Attraverso lunghi piani sequenza, seguendo la struttura classica del documentariodi intervista, Andrea Segre ci restituisce i volti e le voci dei protagonisti di una delle più tristi pagine d'intolleranza vissute nel nostro Paese: il 7 gennaio 2010 i braccianti africani sfruttati negli aranceti calabresi di Rosarno scesero in piazza per protestare contro una situazione di degrado e di sfruttamento nella quale vivevano da ormai troppi anni. La risposta violenta dello Stato fu quella della repressione e dello sgombero forzato che doveva risolvere il problema perché “noi stiamo con gli italiani senza se e senza ma”, dichiarò il ministro Carfagna.

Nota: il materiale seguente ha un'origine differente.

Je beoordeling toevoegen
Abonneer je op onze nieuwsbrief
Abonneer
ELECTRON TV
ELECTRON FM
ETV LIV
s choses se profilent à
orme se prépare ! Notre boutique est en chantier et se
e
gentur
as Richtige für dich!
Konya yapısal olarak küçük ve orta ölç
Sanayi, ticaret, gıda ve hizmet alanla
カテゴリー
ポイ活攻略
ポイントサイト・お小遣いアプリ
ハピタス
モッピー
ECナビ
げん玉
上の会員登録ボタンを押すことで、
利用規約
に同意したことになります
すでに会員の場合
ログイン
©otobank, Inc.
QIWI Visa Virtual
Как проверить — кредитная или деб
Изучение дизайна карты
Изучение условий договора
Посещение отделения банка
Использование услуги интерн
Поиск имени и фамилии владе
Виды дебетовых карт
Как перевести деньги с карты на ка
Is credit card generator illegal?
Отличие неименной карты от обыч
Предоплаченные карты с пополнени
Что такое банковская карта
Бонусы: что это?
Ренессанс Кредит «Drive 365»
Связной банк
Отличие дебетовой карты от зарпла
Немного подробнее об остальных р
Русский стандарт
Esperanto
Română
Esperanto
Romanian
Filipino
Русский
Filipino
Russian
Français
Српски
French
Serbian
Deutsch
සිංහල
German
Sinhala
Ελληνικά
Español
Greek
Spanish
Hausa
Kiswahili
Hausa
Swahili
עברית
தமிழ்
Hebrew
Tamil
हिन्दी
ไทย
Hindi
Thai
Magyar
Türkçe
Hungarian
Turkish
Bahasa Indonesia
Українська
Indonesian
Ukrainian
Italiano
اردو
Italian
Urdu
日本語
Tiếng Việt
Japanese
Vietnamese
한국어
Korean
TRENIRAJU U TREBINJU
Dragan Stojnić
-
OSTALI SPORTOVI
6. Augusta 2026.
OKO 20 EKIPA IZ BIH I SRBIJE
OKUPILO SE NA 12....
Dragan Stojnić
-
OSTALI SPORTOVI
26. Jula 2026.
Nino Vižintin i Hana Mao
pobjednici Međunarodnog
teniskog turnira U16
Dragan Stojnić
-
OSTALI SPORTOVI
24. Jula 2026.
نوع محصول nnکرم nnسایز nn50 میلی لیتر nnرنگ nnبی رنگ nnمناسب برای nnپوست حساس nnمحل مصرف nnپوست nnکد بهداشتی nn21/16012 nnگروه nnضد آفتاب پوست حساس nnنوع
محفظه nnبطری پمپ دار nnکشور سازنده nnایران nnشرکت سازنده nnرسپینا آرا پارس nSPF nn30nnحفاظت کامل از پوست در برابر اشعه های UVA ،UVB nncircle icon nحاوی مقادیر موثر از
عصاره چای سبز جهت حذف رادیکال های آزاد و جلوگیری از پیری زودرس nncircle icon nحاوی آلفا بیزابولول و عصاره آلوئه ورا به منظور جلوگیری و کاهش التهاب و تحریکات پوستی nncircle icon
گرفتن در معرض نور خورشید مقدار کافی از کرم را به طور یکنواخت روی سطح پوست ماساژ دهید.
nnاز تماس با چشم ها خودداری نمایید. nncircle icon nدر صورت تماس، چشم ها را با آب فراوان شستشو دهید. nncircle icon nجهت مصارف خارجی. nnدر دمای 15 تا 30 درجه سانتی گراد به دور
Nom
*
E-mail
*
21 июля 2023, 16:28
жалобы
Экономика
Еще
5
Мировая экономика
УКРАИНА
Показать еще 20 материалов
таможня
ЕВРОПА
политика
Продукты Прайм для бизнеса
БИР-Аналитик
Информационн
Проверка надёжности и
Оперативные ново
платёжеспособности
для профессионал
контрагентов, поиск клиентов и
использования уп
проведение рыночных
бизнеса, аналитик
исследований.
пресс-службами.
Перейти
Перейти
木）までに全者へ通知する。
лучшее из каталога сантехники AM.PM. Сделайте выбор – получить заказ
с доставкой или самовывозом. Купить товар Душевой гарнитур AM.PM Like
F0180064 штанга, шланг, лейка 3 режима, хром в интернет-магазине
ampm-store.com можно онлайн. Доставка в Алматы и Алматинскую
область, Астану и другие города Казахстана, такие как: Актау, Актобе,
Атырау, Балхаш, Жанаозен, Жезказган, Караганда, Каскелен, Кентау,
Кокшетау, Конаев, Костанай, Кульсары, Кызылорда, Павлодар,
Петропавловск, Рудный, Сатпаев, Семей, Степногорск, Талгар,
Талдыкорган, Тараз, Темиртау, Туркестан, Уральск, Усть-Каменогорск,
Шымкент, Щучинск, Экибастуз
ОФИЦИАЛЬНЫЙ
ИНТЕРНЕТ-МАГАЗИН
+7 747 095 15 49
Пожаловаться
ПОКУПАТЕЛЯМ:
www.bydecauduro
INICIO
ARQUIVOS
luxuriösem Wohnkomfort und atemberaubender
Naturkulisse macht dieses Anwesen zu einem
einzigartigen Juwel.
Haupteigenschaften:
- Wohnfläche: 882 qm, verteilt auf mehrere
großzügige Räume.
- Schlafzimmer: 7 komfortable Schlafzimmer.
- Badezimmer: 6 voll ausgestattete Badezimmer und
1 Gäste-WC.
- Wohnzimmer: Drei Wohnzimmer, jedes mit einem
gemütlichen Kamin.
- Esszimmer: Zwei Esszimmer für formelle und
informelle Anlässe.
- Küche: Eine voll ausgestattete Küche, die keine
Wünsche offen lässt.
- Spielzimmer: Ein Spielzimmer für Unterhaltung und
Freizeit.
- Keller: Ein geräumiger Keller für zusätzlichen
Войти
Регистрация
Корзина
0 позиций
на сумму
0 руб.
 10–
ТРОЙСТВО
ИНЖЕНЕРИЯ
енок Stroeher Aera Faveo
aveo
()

Senza che gli italiani ne conoscessero l'esatta destinazione, tanti giovani uomini fuggiti dalle miseria e da sanguinosi conflitti in Africa, da anni vittime della ‘ndrangheta che controlla l'intero territorio e che li lasciava lavorare nei campi per 13-15 ore al giorno per una paga di 25 euro, non sempre garantita, scompaiono.
Offrire ad alcuni di loro una telecamera per raccontare quei giorni, ascoltare la loro richiesta di non essere dimenticati, è stato per Segre il modo per capire cosa “vive nel cuore, nell'anima, nella sua intelligenza una persona che capisce l'ingiustizia della propria esistenza, ma non può far altro che cercare di sopravviverne”, dichiara l'autore.
Incontrare le storie di Abraham, John, Amodou, Zongo, Jamadu, Kalifa a mesi ormai di distanza dai fatti è stato anche la possibilità per restituire all'Italia la propria memoria: quella di quei giorni di violenza e razzismo e quella – attraverso immagini di repertorio - di un Paese di forte immigrazione che ha dimenticato il coraggio e la volontà di riscatto di chi 50 anni fa in quelle stesse terre abbandonava ogni cosa per migliorare la propria esistenza. Le immagini di repertorio in bianco e nero e quelle interviste sono una testimonianza senza filtro e senza semplici clichè, dalle quali traspare la forza di un saper ancora raccontare la contemporaneità con emozione intensa.
Sangue verde come Magari le cose cambiano presente all'ultimo Torino film festival, rientra nel progetto ZaLab: uno spazio co-fondato dal regista all'interno del quale si producono laboratori di video partecipativo e documentari vissuti come forme di resistenza culturali.